Data extracted from a collection:

· · · · · · ·

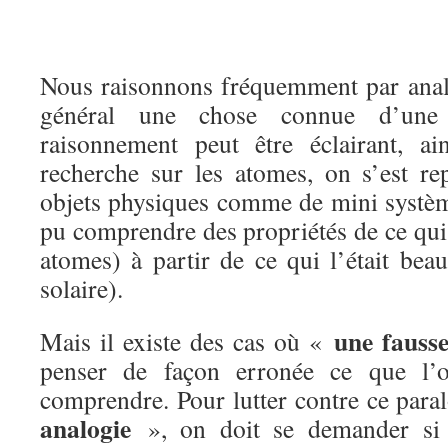
Nous raisonnons fréquemment par anal
général une chose connue d’un
raisonnement peut être éclairant, a
recherche sur les atomes, on s’est r
objets physiques comme de mini système
pu comprendre des propriétés de ce qui
atomes) à partir de ce qui l’était bea
solaire).
une fausse
Mais il existe des cas où «
penser de façon erronée ce que l’
comprendre. Pour lutter contre ce par
analogie
», on doit se demander si l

· · · · · · ·

Leaving all pictures aside, quote each record exactly.

## RESULT
Nous raisonnons fréquemment par anal
général une chose connue d’un
raisonnement peut être éclairant, a
recherche sur les atomes, on s’est r
objets physiques comme de mini système
pu comprendre des propriétés de ce qui
atomes) à partir de ce qui l’était bea
solaire).
une fausse
Mais il existe des cas où «
penser de façon erronée ce que l’
comprendre. Pour lutter contre ce par
analogie
», on doit se demander si l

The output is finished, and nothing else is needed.